↓↓↓
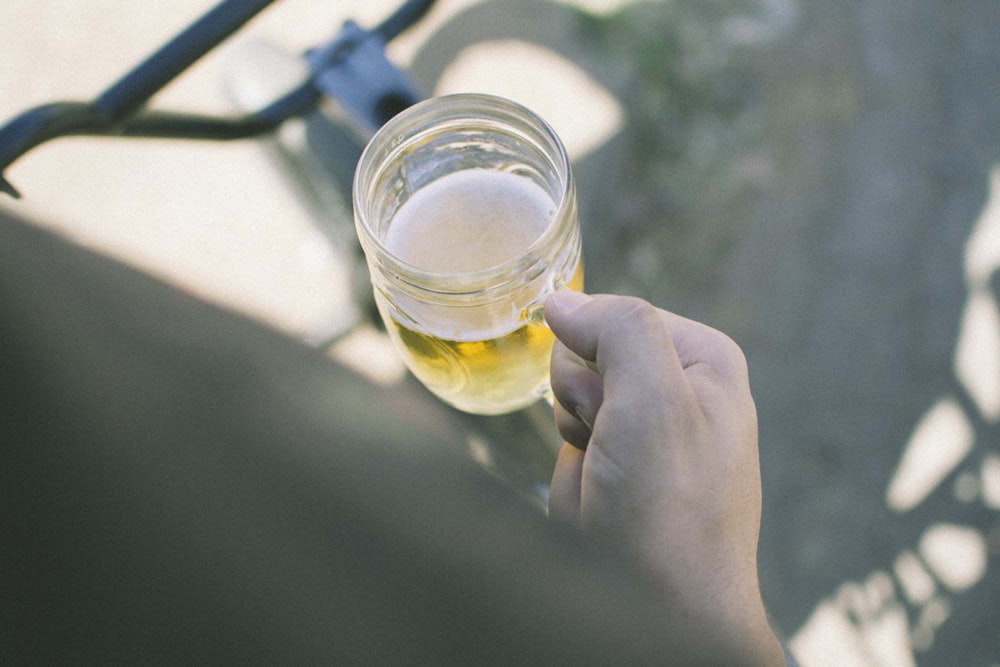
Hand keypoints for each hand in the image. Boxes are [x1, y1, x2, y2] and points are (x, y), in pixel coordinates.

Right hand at [544, 291, 784, 665]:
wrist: (662, 612)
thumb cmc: (670, 511)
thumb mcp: (655, 399)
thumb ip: (618, 328)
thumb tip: (562, 301)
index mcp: (704, 360)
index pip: (614, 315)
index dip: (594, 356)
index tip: (611, 404)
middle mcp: (680, 391)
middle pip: (586, 358)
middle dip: (581, 403)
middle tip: (610, 448)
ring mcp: (650, 435)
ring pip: (569, 403)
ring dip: (574, 443)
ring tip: (609, 483)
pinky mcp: (624, 473)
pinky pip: (570, 449)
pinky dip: (572, 477)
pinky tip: (600, 503)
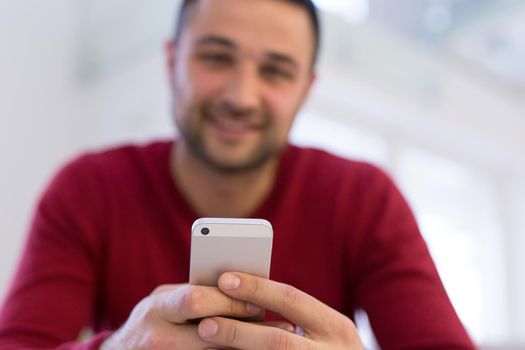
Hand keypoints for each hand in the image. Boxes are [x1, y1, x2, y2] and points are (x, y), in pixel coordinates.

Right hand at [100, 283, 278, 348]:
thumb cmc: (152, 320)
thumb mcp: (164, 302)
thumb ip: (193, 294)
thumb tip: (239, 288)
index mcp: (157, 309)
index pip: (195, 300)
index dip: (228, 300)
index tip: (255, 301)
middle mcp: (158, 337)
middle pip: (208, 331)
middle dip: (242, 325)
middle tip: (269, 323)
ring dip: (243, 346)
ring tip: (269, 341)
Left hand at [197, 272, 363, 349]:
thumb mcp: (328, 332)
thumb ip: (297, 316)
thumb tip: (244, 295)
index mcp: (337, 328)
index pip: (292, 299)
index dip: (256, 289)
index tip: (224, 279)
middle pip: (277, 341)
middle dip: (238, 332)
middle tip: (205, 325)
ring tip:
↑↑↑
• What this task involves
For this exercise, gather every line of the data that contains the word "hand".

• Task result
Hand keypoints for each hand in the image. Boxes are [x1, y1, x2, y2] and points are (x, y), in pixel coordinates.
Right hand at [544, 291, 784, 665]:
Hand keypoints for each hand in the image. Boxes are [x1, y1, x2, y2] and points are (x, y), in pixel coordinates.
Right hand at [100, 283, 278, 348]:
Left hand at [197, 272, 363, 349]:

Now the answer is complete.